Ahead of the Reserve Bank of Australia’s (RBA) monthly board meeting on Melbourne Cup Day, Australia’s big four banks have forecast where the cash rate will land come Tuesday afternoon (1 November).
In the week ending 30 October, Westpac became the latest big four bank to forecast the RBA’s next monetary policy move, doubling the predictions of a 0.25 per cent cash rate increase delivered by the Commonwealth Bank of Australia (CBA), NAB, and ANZ.
“Westpac’s economic team has gone against the tide, tipping the RBA to revert back to a double hike in November,” said Sally Tindall, research director at RateCity.
According to new research from RateCity, should Westpac’s prediction come to fruition, the average borrower with a $500,000 loan before the beginning of the RBA’s rate hikes in May could soon be paying $834 more a month for their mortgage.
This figure rises to $1,251 when that loan is raised to $750,000, and $1,668 for a $1 million loan.
If the RBA sticks with a 0.25 percentage point lift, it’s a slightly better scenario for mortgage holders sitting on variable rate loans; the average borrower with a $500,000 loan back in May would wind up paying $760 more a month for their mortgage.
On a $750,000 loan, this fee rises to $1,140, while that sum would rise to $1,520 on a $1 million loan.
So, where do each of the big 4 predict the end of the cash rate cycle to be?
CBA believes rates will stop rising once the cash rate hits 3.10 per cent. Over at NAB, the expectation is that the cash rate will hit a ceiling of 3.60 per cent. Both ANZ and Westpac have expectations that the RBA could push rates to as much as 3.85 per cent throughout the first half of next year.

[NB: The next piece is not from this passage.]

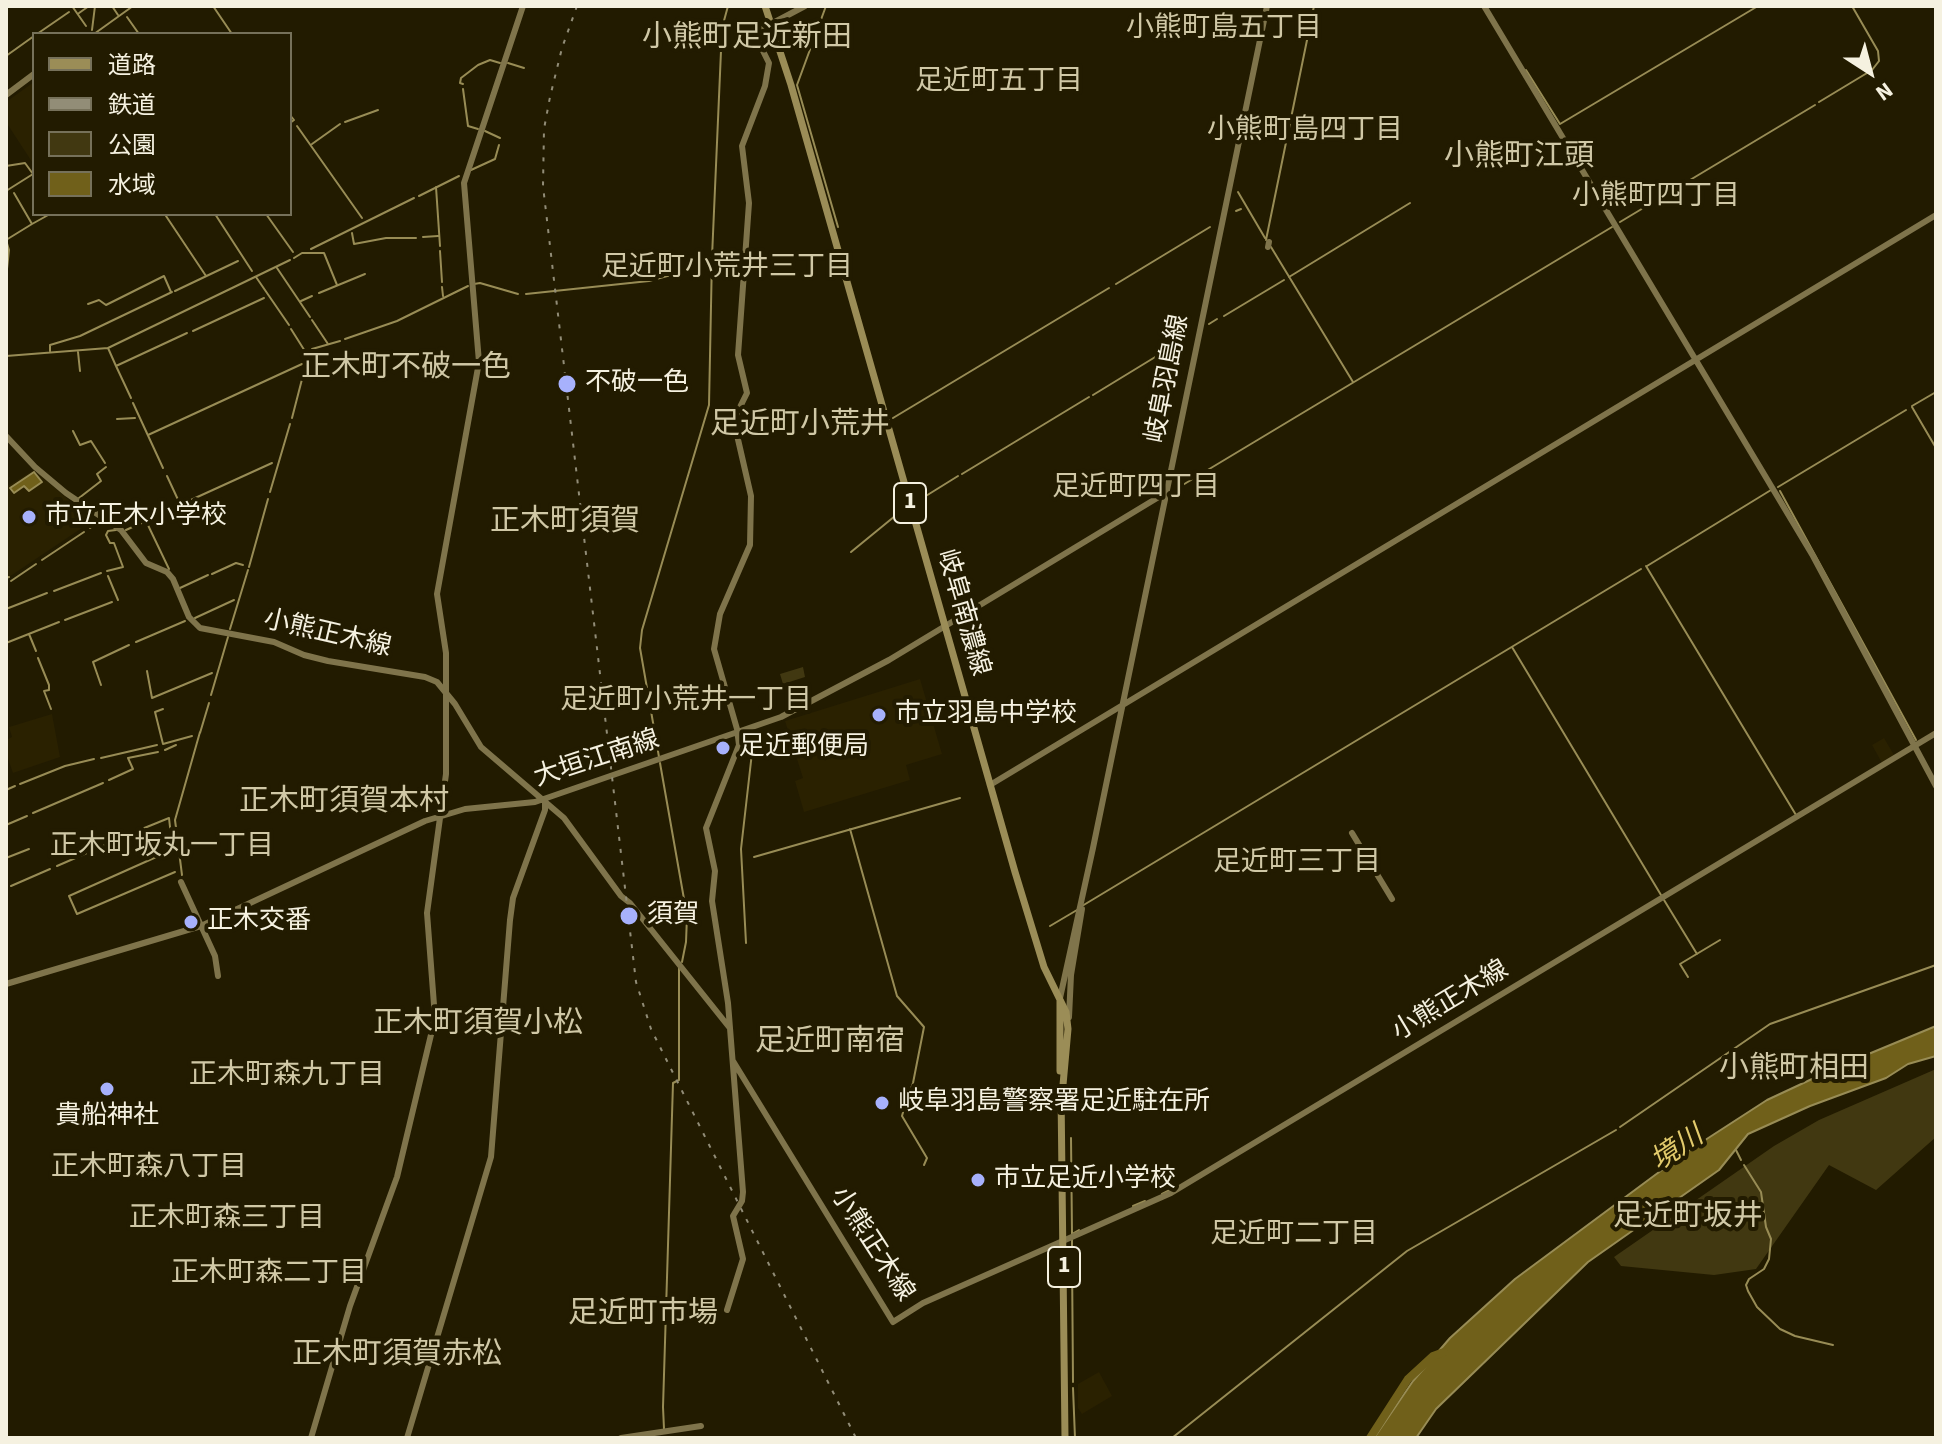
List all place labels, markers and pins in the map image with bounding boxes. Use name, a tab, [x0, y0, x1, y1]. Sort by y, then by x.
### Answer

In the event the cash rate does hit 3.85 per cent, RateCity’s data indicates that the average borrower with a $500,000 loan at the start of the hiking cycle will be subject to a 45 per cent increase to their monthly repayments — equivalent to $1,059.
Ms Tindall explained that “the RBA has made it clear it is not on a pre-set path but instead is making each cash rate decision as to the size and the timing of the hikes based on the incoming data”.
“Reverting back to half a percentage point hike would get the job done faster; however, it also has the capacity to tip more over-indebted families into financial stress. With such a precarious and uncertain path ahead, the RBA may need to change tack at any time,” she said.
She said the latest inflation figures “might have thrown a spanner in the works; however, it is unlikely to be enough to throw the RBA off course entirely”. Though she did note that “the option of a double hike is very much a live one.”
Ms Tindall concluded with a message for borrowers to work out how a seventh consecutive rate hike will impact their budget and “where possible, start making those higher repayments now to prepare yourself”.